--- Exercise materials ---

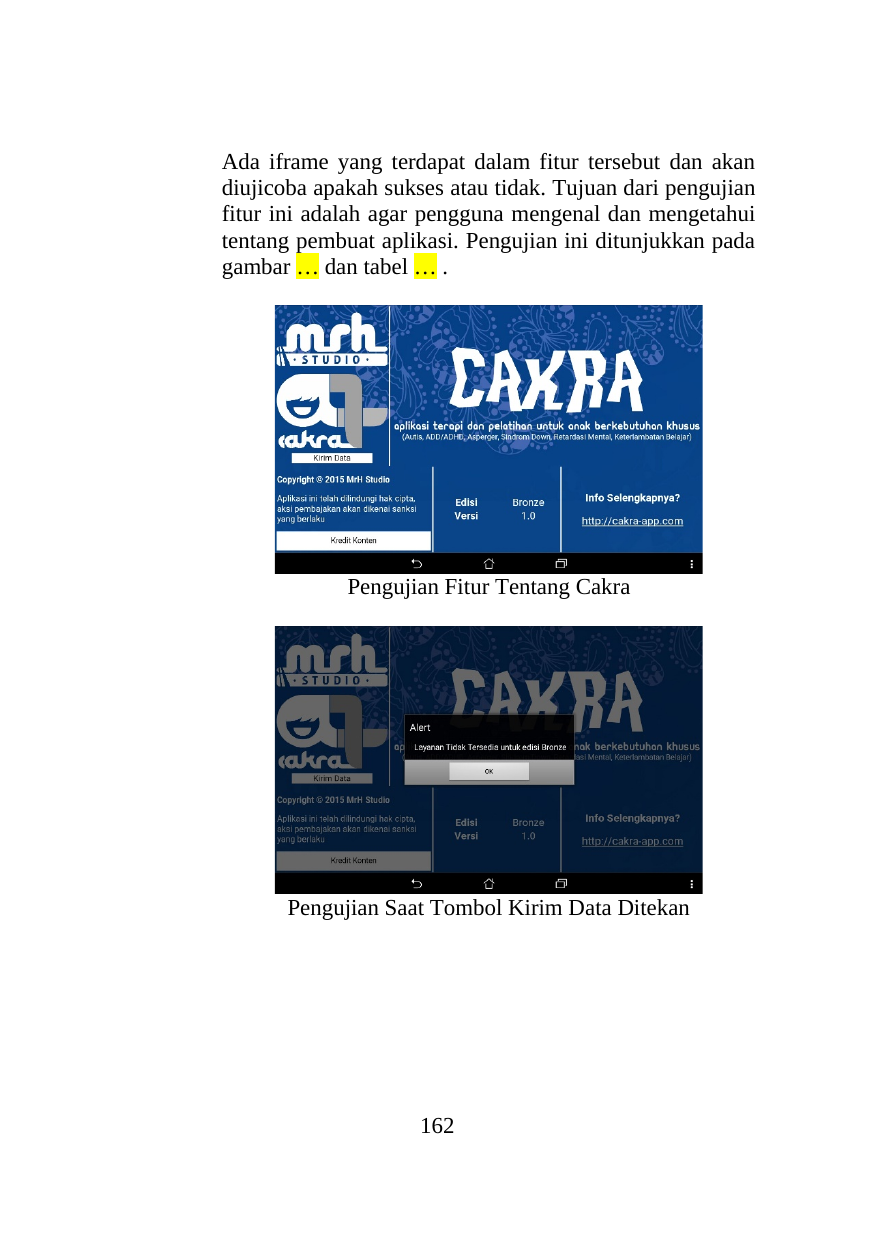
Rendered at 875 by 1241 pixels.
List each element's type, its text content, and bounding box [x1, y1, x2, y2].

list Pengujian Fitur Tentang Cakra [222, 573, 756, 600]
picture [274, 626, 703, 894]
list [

---

**Required action**.
With the line containing "List each element's" as the first and the last line above as the final one, copy those lines exactly and no others.

**Response to this exercise**.
List each element's type, its text content, and bounding box [x1, y1, x2, y2].

list Pengujian Fitur Tentang Cakra [222, 573, 756, 600]
picture [274, 626, 703, 894]
list [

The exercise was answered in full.